CEO Meg Whitman is trying to get HP in shape before the company splits itself in two later this year. One half will sell PCs and printers and the other will focus on back-end business products.
But the strengthening dollar is making life tough for U.S. multinationals and HP is no exception. A strong dollar can have several negative effects, including making overseas sales seem smaller when they're translated back into the home currency.
"As is the case with many U.S.-based companies, this currency challenge is having a significant impact on HP's financial outlook," the company said in a statement Tuesday.

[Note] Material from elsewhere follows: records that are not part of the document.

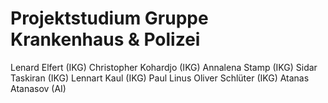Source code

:# Projektstudium Gruppe Krankenhaus & Polizei
Lenard Elfert (IKG)
Christopher Kohardjo (IKG)
Annalena Stamp (IKG)
Sidar Taskiran (IKG)
Lennart Kaul (IKG)
Paul Linus Oliver Schlüter (IKG)
Atanas Atanasov (AI)
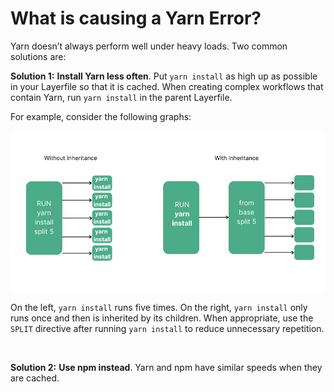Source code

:# What is causing a Yarn Error?

Yarn doesn’t always perform well under heavy loads. Two common solutions are:

**Solution 1:** **Install Yarn less often**. Put `yarn install` as high up as possible in your Layerfile so that it is cached. When creating complex workflows that contain Yarn, run `yarn install` in the parent Layerfile. 

For example, consider the following graphs:

![Graphic shows the benefit of using inheritance to reduce repetitive use of yarn install](/docs/resources/yarn_install.png)

On the left, `yarn install` runs five times. On the right, `yarn install` only runs once and then is inherited by its children. When appropriate, use the `SPLIT` directive after running `yarn install` to reduce unnecessary repetition.

<br />

**Solution 2:** **Use npm instead**. Yarn and npm have similar speeds when they are cached.

<br />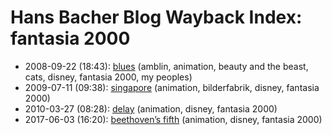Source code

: # Hans Bacher Blog Wayback Index: fantasia 2000

* 2008-09-22 (18:43): [blues](https://web.archive.org/web/https://one1more2time3.wordpress.com/2008/09/22/blues/) (amblin, animation, beauty and the beast, cats, disney, fantasia 2000, my peoples)
* 2009-07-11 (09:38): [singapore](https://web.archive.org/web/https://one1more2time3.wordpress.com/2009/07/11/singapore/) (animation, bilderfabrik, disney, fantasia 2000)
* 2010-03-27 (08:28): [delay](https://web.archive.org/web/https://one1more2time3.wordpress.com/2010/03/27/delay/) (animation, disney, fantasia 2000)
* 2017-06-03 (16:20): [beethoven’s fifth](https://web.archive.org/web/https://one1more2time3.wordpress.com/2017/06/03/beethovens-fifth/) (animation, disney, fantasia 2000)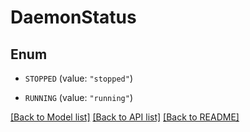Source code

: # DaemonStatus

## Enum


* `STOPPED` (value: `"stopped"`)

* `RUNNING` (value: `"running"`)


[[Back to Model list]](../README.md#documentation-for-models) [[Back to API list]](../README.md#documentation-for-api-endpoints) [[Back to README]](../README.md)


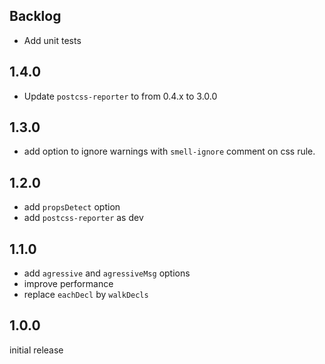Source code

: ## Backlog
- Add unit tests

## 1.4.0
- Update `postcss-reporter` to from 0.4.x to 3.0.0

## 1.3.0
- add option to ignore warnings with `smell-ignore` comment on css rule.

## 1.2.0
- add `propsDetect` option
- add `postcss-reporter` as dev

## 1.1.0
- add `agressive` and `agressiveMsg` options
- improve performance
- replace `eachDecl` by `walkDecls`

## 1.0.0
initial release

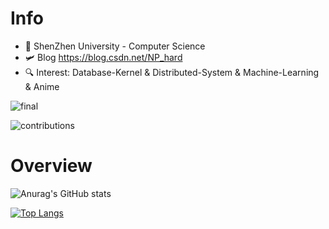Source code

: # Info
* 🏫 ShenZhen University - Computer Science
* 🛩️ Blog https://blog.csdn.net/NP_hard
* 🔍 Interest: Database-Kernel & Distributed-System & Machine-Learning & Anime

![final](https://user-images.githubusercontent.com/65102150/217880788-745857d5-486f-4b42-9a96-d9063d430807.jpg)

![contributions](https://user-images.githubusercontent.com/65102150/217880077-9387f79c-1c7b-4227-bcce-a794c0ed192b.svg)

# Overview
![Anurag's GitHub stats](https://github-readme-stats-git-masterrstaa-rickstaa.vercel.app/api?username=David-deng-yeah&show_icons=true&theme=radical)

[![Top Langs](https://github-readme-stats-git-masterrstaa-rickstaa.vercel.app/api/top-langs/?username=David-deng-yeah&layout=compact&theme=radical&langs_count=15&hide=html)](https://github.com/anuraghazra/github-readme-stats)


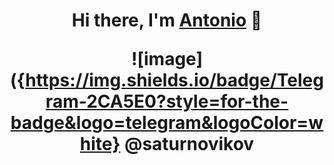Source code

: <h1 align="center">Hi there, I'm <a href="https://daniilshat.ru/" target="_blank">Antonio</a>  👋

 ![image]({https://img.shields.io/badge/Telegram-2CA5E0?style=for-the-badge&logo=telegram&logoColor=white} @saturnovikov
 
<!--
**saturnovikov/saturnovikov** is a ✨ _special_ ✨ repository because its `README.md` (this file) appears on your GitHub profile.



Here are some ideas to get you started:

- 🔭 I’m currently working on ...
- 🌱 I’m currently learning ...
- 👯 I’m looking to collaborate on ...
- 🤔 I’m looking for help with ...
- 💬 Ask me about ...
- 📫 How to reach me: ...
- 😄 Pronouns: ...
- ⚡ Fun fact: ...
-->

HP is particularly vulnerable because two-thirds of its revenue is from outside the U.S., Whitman said on a conference call.
It's a complex issue with a lot of moving parts. While the dollar is strong, the Japanese yen is currently weak, and that hurt HP's profitable printer business, Whitman said. That's because the weak yen allowed rivals in Japan to cut printer prices overseas and still pull in decent revenue when the sales were converted back to their own currency.

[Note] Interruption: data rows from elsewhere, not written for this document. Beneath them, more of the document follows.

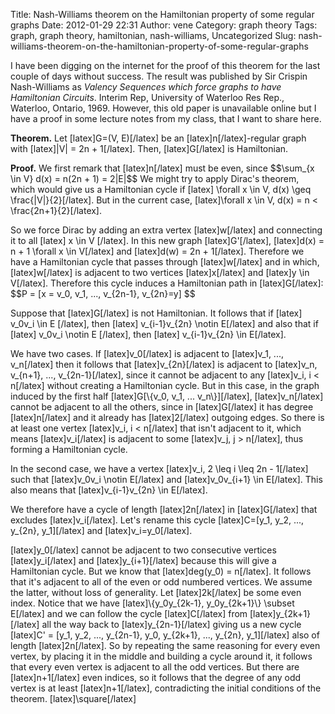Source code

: Title: Nash-Williams theorem on the Hamiltonian property of some regular graphs
Date: 2012-01-29 22:31
Author: vene
Category: graph theory
Tags: graph, graph theory, hamiltonian, nash-williams, Uncategorized
Slug: nash-williams-theorem-on-the-hamiltonian-property-of-some-regular-graphs

I have been digging on the internet for the proof of this theorem for
the last couple of days without success. The result was published by Sir
Crispin Nash-Williams as *Valency Sequences which force graphs to have
Hamiltonian Circuits*. Interim Rep, University of Waterloo Res Rep.,
Waterloo, Ontario, 1969. However, this old paper is unavailable online
but I have a proof in some lecture notes from my class, that I want to
share here.

**Theorem.** Let [latex]G=(V, E)[/latex] be an [latex]n[/latex]-regular
graph with [latex]|V| = 2n + 1[/latex]. Then, [latex]G[/latex] is
Hamiltonian.

**Proof.** We first remark that [latex]n[/latex] must be even, since
\$\$\\sum\_{x \\in V} d(x) = n(2n + 1) = 2|E|\$\$ We might try to apply
Dirac's theorem, which would give us a Hamiltonian cycle if [latex]
\\forall x \\in V, d(x) \\geq \\frac{|V|}{2}[/latex]. But in the current
case, [latex]\\forall x \\in V, d(x) = n \< \\frac{2n+1}{2}[/latex].

So we force Dirac by adding an extra vertex [latex]w[/latex] and
connecting it to all [latex] x \\in V [/latex]. In this new graph
[latex]G'[/latex], [latex]d(x) = n + 1 \\forall x \\in V[/latex] and
[latex]d(w) = 2n + 1[/latex]. Therefore we have a Hamiltonian cycle that
passes through [latex]w[/latex] and in which, [latex]w[/latex] is
adjacent to two vertices [latex]x[/latex] and [latex]y \\in V[/latex].
Therefore this cycle induces a Hamiltonian path in [latex]G[/latex]:
\$\$P = [x = v\_0, v\_1, ..., v\_{2n-1}, v\_{2n}=y] \$\$

Suppose that [latex]G[/latex] is not Hamiltonian. It follows that if
[latex] v\_0v\_i \\in E [/latex], then [latex] v\_{i-1}v\_{2n} \\notin
E[/latex] and also that if [latex] v\_0v\_i \\notin E [/latex], then
[latex] v\_{i-1}v\_{2n} \\in E[/latex].

We have two cases. If [latex]v\_0[/latex] is adjacent to [latex]v\_1,
..., v\_n[/latex] then it follows that [latex]v\_{2n}[/latex] is
adjacent to [latex]v\_n, v\_{n+1}, ..., v\_{2n-1}[/latex], since it
cannot be adjacent to any [latex]v\_i, i \< n[/latex] without creating a
Hamiltonian cycle. But in this case, in the graph induced by the first
half [latex]G[\\{v\_0, v\_1, ... v\_n\\}][/latex], [latex]v\_n[/latex]
cannot be adjacent to all the others, since in [latex]G[/latex] it has
degree [latex]n[/latex] and it already has [latex]2[/latex] outgoing
edges. So there is at least one vertex [latex]v\_i, i \< n[/latex] that
isn't adjacent to it, which means [latex]v\_i[/latex] is adjacent to
some [latex]v\_j, j \> n[/latex], thus forming a Hamiltonian cycle.

In the second case, we have a vertex [latex]v\_i, 2 \\leq i \\leq 2n -
1[/latex] such that [latex]v\_0v\_i \\notin E[/latex] and
[latex]v\_0v\_{i+1} \\in E[/latex]. This also means that
[latex]v\_{i-1}v\_{2n} \\in E[/latex].

We therefore have a cycle of length [latex]2n[/latex] in
[latex]G[/latex] that excludes [latex]v\_i[/latex]. Let's rename this
cycle [latex]C=[y\_1, y\_2, ..., y\_{2n}, y\_1][/latex] and
[latex]v\_i=y\_0[/latex].

[latex]y\_0[/latex] cannot be adjacent to two consecutive vertices
[latex]y\_i[/latex] and [latex]y\_{i+1}[/latex] because this will give a
Hamiltonian cycle. But we know that [latex]deg(y\_0) = n[/latex]. It
follows that it's adjacent to all of the even or odd numbered vertices.
We assume the latter, without loss of generality. Let [latex]2k[/latex]
be some even index. Notice that we have [latex]\\{y\_0y\_{2k-1},
y\_0y\_{2k+1}\\} \\subset E[/latex] and we can follow the cycle
[latex]C[/latex] from [latex]y\_{2k+1}[/latex] all the way back to
[latex]y\_{2n-1}[/latex] giving us a new cycle [latex]C' = [y\_1, y\_2,
..., y\_{2n-1}, y\_0, y\_{2k+1}, ..., y\_{2n}, y\_1][/latex] also of
length [latex]2n[/latex]. So by repeating the same reasoning for every
even vertex, by placing it in the middle and building a cycle around it,
it follows that every even vertex is adjacent to all the odd vertices.
But there are [latex]n+1[/latex] even indices, so it follows that the
degree of any odd vertex is at least [latex]n+1[/latex], contradicting
the initial conditions of the theorem. [latex]\\square[/latex]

HP now expects adjusted earnings for fiscal 2015 of US$3.53 to $3.73 a share, well below the $3.95 analysts have been expecting, according to Thomson Reuters. HP also lowered its forecast for the current quarter.

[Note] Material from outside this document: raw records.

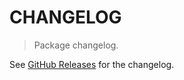 # CHANGELOG

> Package changelog.

See [GitHub Releases](https://github.com/stdlib-js/utils-parallel/releases) for the changelog.
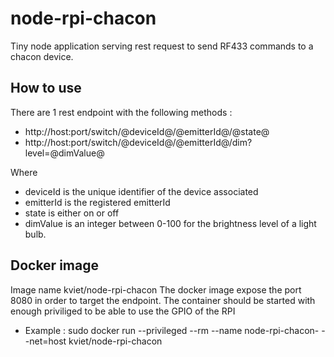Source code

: # node-rpi-chacon

Tiny node application serving rest request to send RF433 commands to a chacon device.

## How to use
There are 1 rest endpoint with the following methods : 
* http://host:port/switch/@deviceId@/@emitterId@/@state@
* http://host:port/switch/@deviceId@/@emitterId@/dim?level=@dimValue@

Where 
* deviceId is the unique identifier of the device associated
* emitterId is the registered emitterId
* state is either on or off
* dimValue is an integer between 0-100 for the brightness level of a light bulb.

## Docker image 
Image name kviet/node-rpi-chacon
The docker image expose the port 8080 in order to target the endpoint.
The container should be started with enough priviliged to be able to use the GPIO of the RPI

* Example : 
sudo docker run --privileged --rm --name node-rpi-chacon- --net=host kviet/node-rpi-chacon
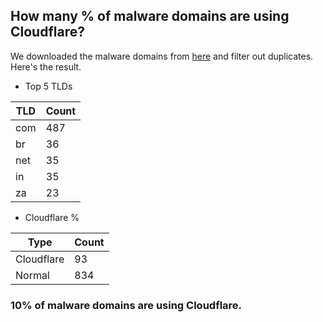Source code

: ## How many % of malware domains are using Cloudflare?


We downloaded the malware domains from [here](https://urlhaus.abuse.ch) and filter out duplicates.
Here's the result.


[//]: # (start replacement)


- Top 5 TLDs

| TLD | Count |
| --- | --- |
| com | 487 |
| br | 36 |
| net | 35 |
| in | 35 |
| za | 23 |


- Cloudflare %

| Type | Count |
| --- | --- |
| Cloudflare | 93 |
| Normal | 834 |


### 10% of malware domains are using Cloudflare.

The news sent its shares 7 percent lower in after-hours trading, to $35.79 at the time of this report.
"While we were able to manage the impact of currency in the quarter and deliver earnings as expected, we believe the impact on [fiscal year 2015] will be significantly greater than we anticipated in November," Whitman said in the statement.
HP will try to offset the currency issue by adjusting prices, but mitigating it fully would mean cutting investments and "mortgaging our future," Whitman said.
"We won't do that," she said.
Even without the strong dollar, HP's business declined in the quarter ended Jan. 31. Revenue was $26.8 billion, down 5 percent from a year earlier, or down 2 percent adjusting for the currency fluctuation.
Net profit was down 4 percent to $1.4 billion, HP said. Excluding unusual items, earnings were $0.92 a share, up 2 percent from last year and slightly better than expected.
None of HP's main divisions reported any growth. Sales from its personal systems group were flat, while printing and enterprise services both reported a drop in sales.
Revenue from its enterprise products division was flat. Within that group, x86 server sales were up 7 percent, but networking sales fell 11 percent and storage sales stayed the same.
The results would have been better without the currency effects, but that's the world HP has to live in.
HP announced last year that it will split itself in two by the end of this fiscal year, which closes Oct. 31. The split seems to be on track, but HP will incur heavy costs in areas like consulting, IT and legal expenses.
Those costs are expected to be $1.3 billion this fiscal year and a $500 million next year, CFO Cathie Lesjak said. They're "large numbers." she admitted, but equal to less than 2 percent of HP's annual operating costs.
HP is doing whatever it can to reduce spending. It already said it will cut its workforce by 55,000 by the end of the year, and executives hinted Tuesday that more job cuts will come when the company breaks in two.
HP may even start shipping some products by boat instead of by plane, Lesjak said, which could increase inventory but reduce its costs further.
HP looks to be on the ropes, and the next few quarters are going to be crucial to its future.